The role of internal auditors needs to evolve in the wake of growing occurrences of corporate frauds and 71 per cent of senior audit personnel are looking at investing in formal risk management frameworks, a report says.
According to PwC's 10th edition of annual 'State of the Internal Audit Profession Study', 71 per cent respondents feel financial risks to the companies are rising.
"Around 71 per cent of the respondents feel that risks are increasing and they are looking at investing in formal risk management frameworks," the report said.
Moreover, boards and management want internal auditors to use technology more effectively to deliver assurance on increasing risks with business.
The PwC survey found more than 50 per cent respondents reporting lack of adequate skill sets in the field of internal audit related to IT, cyber security, business continuity and data privacy.

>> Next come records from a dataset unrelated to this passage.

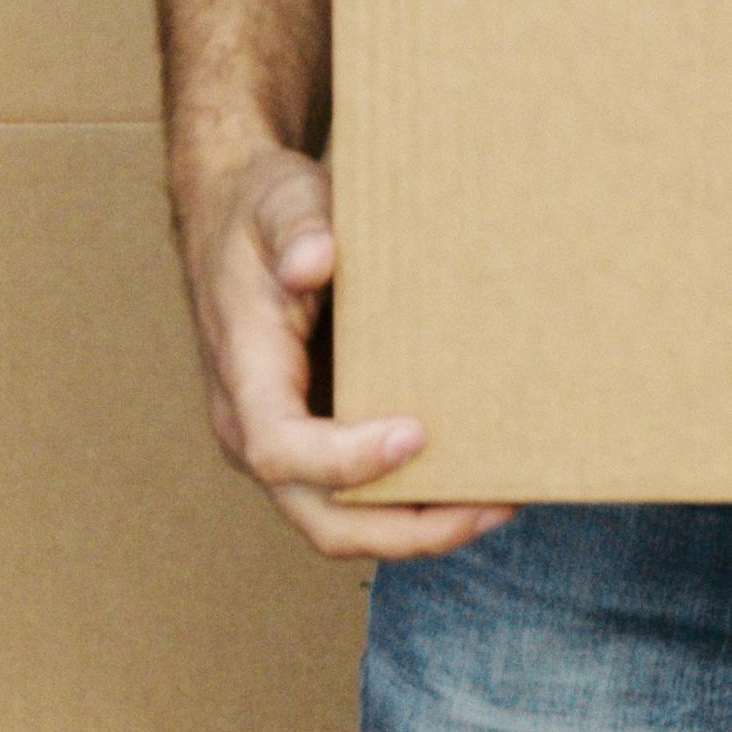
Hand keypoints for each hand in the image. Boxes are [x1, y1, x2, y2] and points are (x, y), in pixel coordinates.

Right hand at [175, 140, 514, 562]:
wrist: (233, 218)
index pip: (280, 448)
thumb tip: (314, 260)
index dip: (345, 461)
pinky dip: (413, 504)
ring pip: (342, 523)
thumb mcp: (280, 201)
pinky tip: (474, 482)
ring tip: (498, 503)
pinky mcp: (315, 439)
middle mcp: (254, 427)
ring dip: (419, 528)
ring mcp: (284, 441)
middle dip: (406, 529)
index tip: (415, 435)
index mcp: (244, 374)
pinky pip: (357, 498)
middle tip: (489, 505)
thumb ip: (298, 227)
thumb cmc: (262, 213)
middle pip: (320, 519)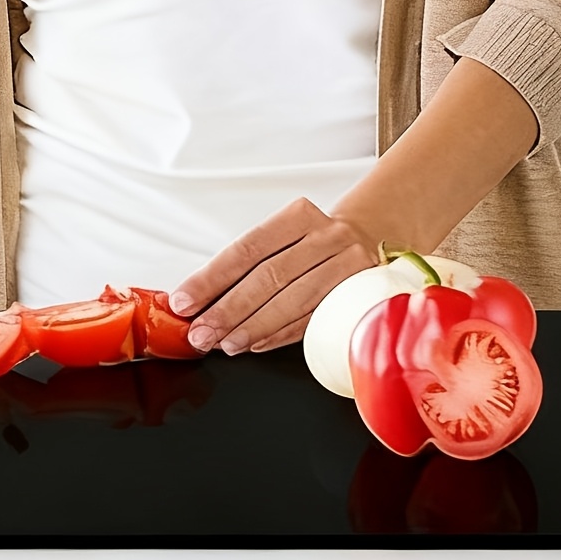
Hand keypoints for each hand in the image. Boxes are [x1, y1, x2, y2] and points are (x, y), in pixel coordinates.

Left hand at [171, 198, 379, 355]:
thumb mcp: (287, 234)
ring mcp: (348, 267)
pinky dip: (282, 335)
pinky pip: (314, 320)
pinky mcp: (360, 296)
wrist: (375, 236)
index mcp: (299, 215)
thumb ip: (249, 262)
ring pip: (293, 301)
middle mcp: (328, 237)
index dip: (212, 278)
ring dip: (254, 328)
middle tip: (200, 333)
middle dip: (229, 310)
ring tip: (225, 343)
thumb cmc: (315, 240)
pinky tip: (257, 344)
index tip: (185, 301)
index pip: (248, 248)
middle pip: (270, 277)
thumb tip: (200, 299)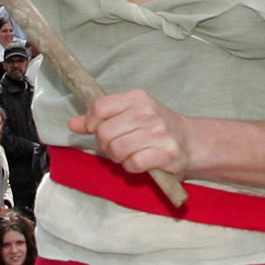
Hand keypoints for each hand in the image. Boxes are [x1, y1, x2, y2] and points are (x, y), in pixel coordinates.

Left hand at [68, 89, 193, 177]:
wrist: (191, 141)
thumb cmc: (155, 127)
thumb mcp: (128, 114)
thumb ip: (100, 118)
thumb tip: (73, 124)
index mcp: (137, 98)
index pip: (99, 108)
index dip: (92, 123)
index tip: (99, 130)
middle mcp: (148, 112)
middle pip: (105, 132)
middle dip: (105, 144)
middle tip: (117, 146)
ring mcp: (159, 132)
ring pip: (117, 149)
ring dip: (118, 157)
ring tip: (128, 154)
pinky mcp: (166, 153)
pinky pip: (133, 163)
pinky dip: (130, 167)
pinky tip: (138, 162)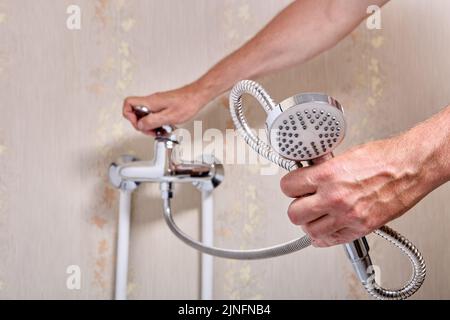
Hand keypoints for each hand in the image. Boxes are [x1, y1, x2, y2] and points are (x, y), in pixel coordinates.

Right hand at [123, 82, 208, 135]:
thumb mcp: (169, 116)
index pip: (128, 103)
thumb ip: (152, 121)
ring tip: (160, 131)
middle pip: (136, 112)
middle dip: (142, 125)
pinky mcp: (163, 105)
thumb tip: (140, 125)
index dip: (129, 116)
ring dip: (150, 125)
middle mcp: (152, 101)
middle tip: (151, 131)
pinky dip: (157, 123)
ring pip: (146, 115)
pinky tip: (165, 127)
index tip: (138, 125)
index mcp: (150, 102)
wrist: (197, 96)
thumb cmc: (187, 103)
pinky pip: (154, 115)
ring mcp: (157, 103)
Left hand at [280, 134, 436, 246]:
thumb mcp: (344, 156)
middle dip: (296, 207)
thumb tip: (310, 173)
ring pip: (310, 231)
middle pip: (294, 213)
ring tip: (315, 216)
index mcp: (327, 175)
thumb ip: (324, 169)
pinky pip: (331, 241)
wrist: (410, 168)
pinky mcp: (360, 227)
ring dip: (309, 224)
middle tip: (302, 202)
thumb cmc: (383, 158)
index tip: (293, 187)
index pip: (288, 187)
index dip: (289, 186)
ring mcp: (347, 215)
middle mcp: (334, 197)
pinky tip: (326, 230)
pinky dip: (325, 238)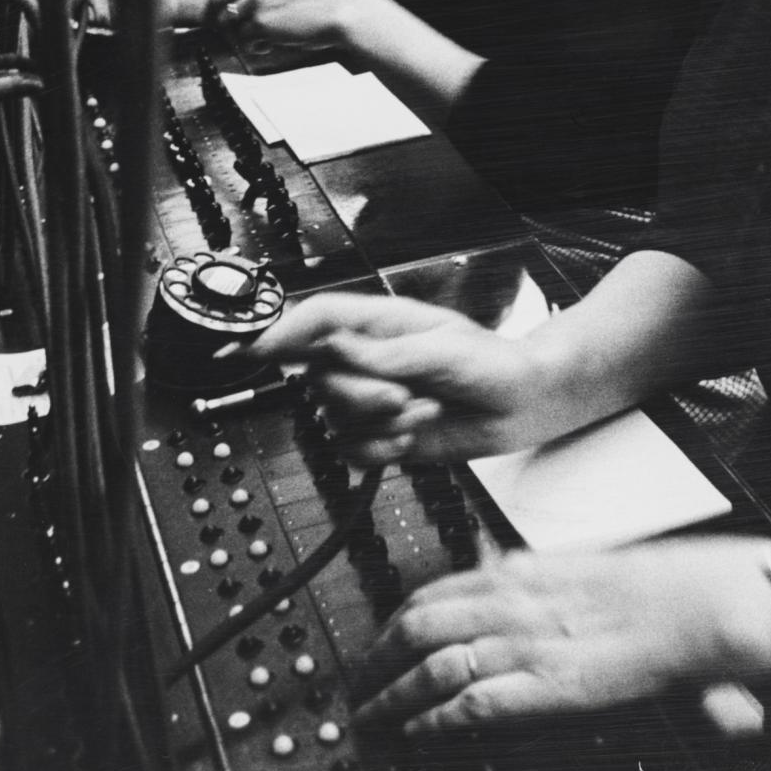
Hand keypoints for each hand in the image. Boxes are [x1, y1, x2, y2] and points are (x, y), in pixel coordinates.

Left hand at [221, 0, 366, 48]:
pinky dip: (255, 46)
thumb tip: (246, 2)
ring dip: (246, 34)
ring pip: (231, 22)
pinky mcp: (259, 22)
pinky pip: (244, 40)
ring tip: (267, 39)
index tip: (237, 14)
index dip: (230, 1)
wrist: (347, 10)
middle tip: (241, 30)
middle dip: (227, 17)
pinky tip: (271, 46)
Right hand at [258, 292, 541, 464]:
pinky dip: (382, 450)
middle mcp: (367, 360)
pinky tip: (413, 437)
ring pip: (334, 418)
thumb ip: (383, 353)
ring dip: (381, 424)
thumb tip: (333, 344)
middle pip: (320, 377)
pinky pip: (351, 450)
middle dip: (362, 395)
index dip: (279, 332)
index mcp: (378, 324)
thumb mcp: (441, 350)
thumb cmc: (491, 364)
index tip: (250, 350)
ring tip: (425, 412)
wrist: (520, 406)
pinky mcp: (379, 434)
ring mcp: (371, 398)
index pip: (315, 320)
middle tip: (406, 395)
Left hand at [354, 542, 753, 735]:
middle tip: (358, 682)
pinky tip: (418, 730)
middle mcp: (511, 603)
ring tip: (372, 716)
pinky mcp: (545, 687)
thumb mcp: (571, 567)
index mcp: (517, 573)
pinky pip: (474, 702)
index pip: (435, 590)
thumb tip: (491, 567)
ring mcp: (525, 645)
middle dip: (377, 656)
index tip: (378, 639)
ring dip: (394, 693)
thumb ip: (528, 572)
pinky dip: (438, 717)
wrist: (687, 604)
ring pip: (434, 664)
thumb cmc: (643, 590)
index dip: (396, 618)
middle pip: (419, 623)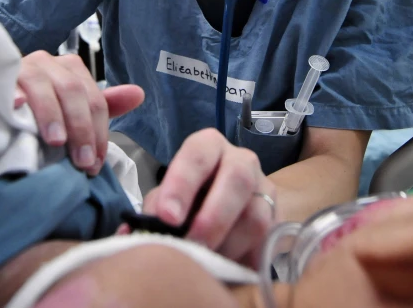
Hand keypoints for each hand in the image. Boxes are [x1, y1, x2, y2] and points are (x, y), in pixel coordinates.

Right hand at [14, 51, 143, 174]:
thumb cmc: (40, 106)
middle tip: (81, 161)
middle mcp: (49, 63)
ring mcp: (22, 66)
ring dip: (52, 114)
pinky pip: (7, 84)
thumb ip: (105, 103)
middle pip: (74, 92)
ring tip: (56, 142)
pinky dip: (13, 95)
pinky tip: (16, 107)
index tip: (95, 162)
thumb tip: (139, 94)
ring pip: (44, 86)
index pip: (95, 100)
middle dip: (81, 129)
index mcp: (71, 69)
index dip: (99, 132)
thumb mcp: (74, 107)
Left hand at [140, 128, 275, 267]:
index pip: (197, 153)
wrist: (223, 208)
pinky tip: (228, 266)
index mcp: (209, 147)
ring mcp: (264, 189)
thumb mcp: (168, 198)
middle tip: (192, 244)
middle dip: (213, 216)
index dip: (182, 183)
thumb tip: (134, 232)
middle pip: (237, 178)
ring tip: (208, 261)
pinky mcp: (278, 220)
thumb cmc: (189, 200)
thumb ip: (155, 209)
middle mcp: (241, 160)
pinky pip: (268, 242)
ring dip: (229, 244)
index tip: (168, 217)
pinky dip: (245, 259)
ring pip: (257, 215)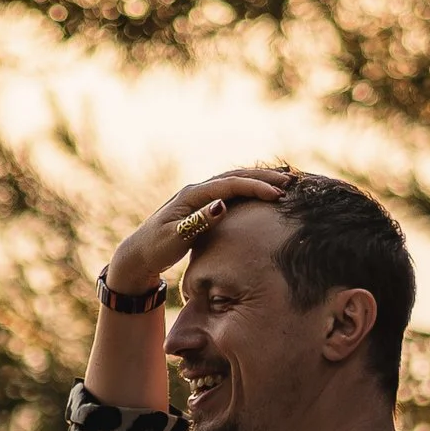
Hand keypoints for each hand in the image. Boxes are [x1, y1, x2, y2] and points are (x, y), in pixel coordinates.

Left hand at [102, 165, 290, 302]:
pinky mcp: (201, 204)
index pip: (230, 185)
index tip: (278, 195)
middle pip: (235, 176)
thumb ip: (198, 221)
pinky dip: (248, 186)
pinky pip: (230, 189)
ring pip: (234, 180)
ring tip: (283, 182)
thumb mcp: (175, 238)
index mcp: (192, 196)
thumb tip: (222, 204)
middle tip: (290, 181)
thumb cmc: (156, 248)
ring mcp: (199, 196)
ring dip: (258, 179)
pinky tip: (262, 190)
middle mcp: (196, 190)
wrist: (139, 253)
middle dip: (263, 178)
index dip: (255, 188)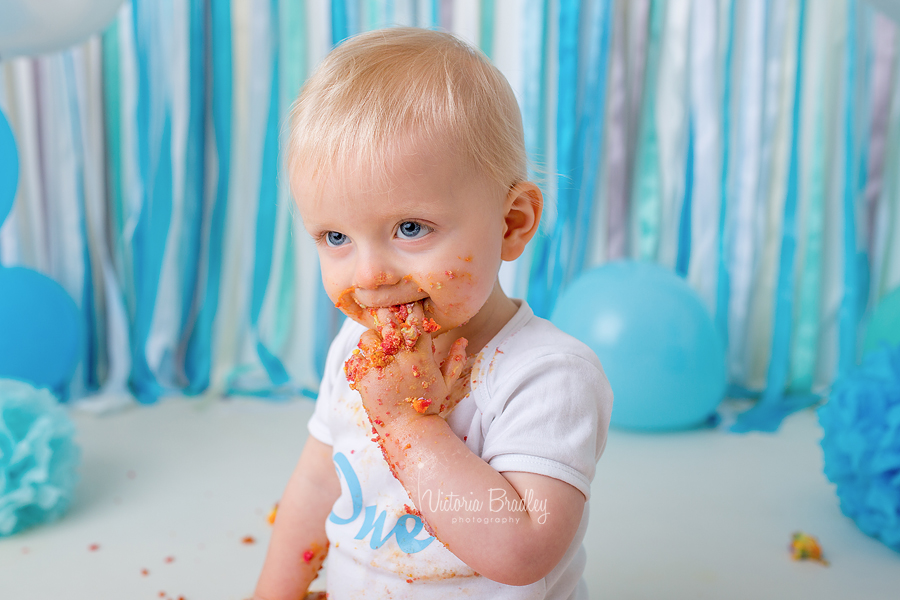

In India, around 50 per cent of senior management and 67 per cent of board members believe internal audit does not add significant value to the company.
The study covered over 1,900 chief audit executives, internal audit managers, members of senior management and board members, who said that given adequate resources, opportunities do exist for internal audit to increase its value as well as contribution to the business.
Some of the biggest internal drivers of change over the next 18 months include business transformation as cited by 61 per cent of respondents in India, followed by growing reliance on technology and IT systems, innovation around products, services and business models and changes in talent, staffing and resources.
According to PwC's 2014 Risk in Review study, the three biggest areas of business impact include technological change and related IT risks, increasing regulatory complexity, and rapidly changing customer needs and behaviour.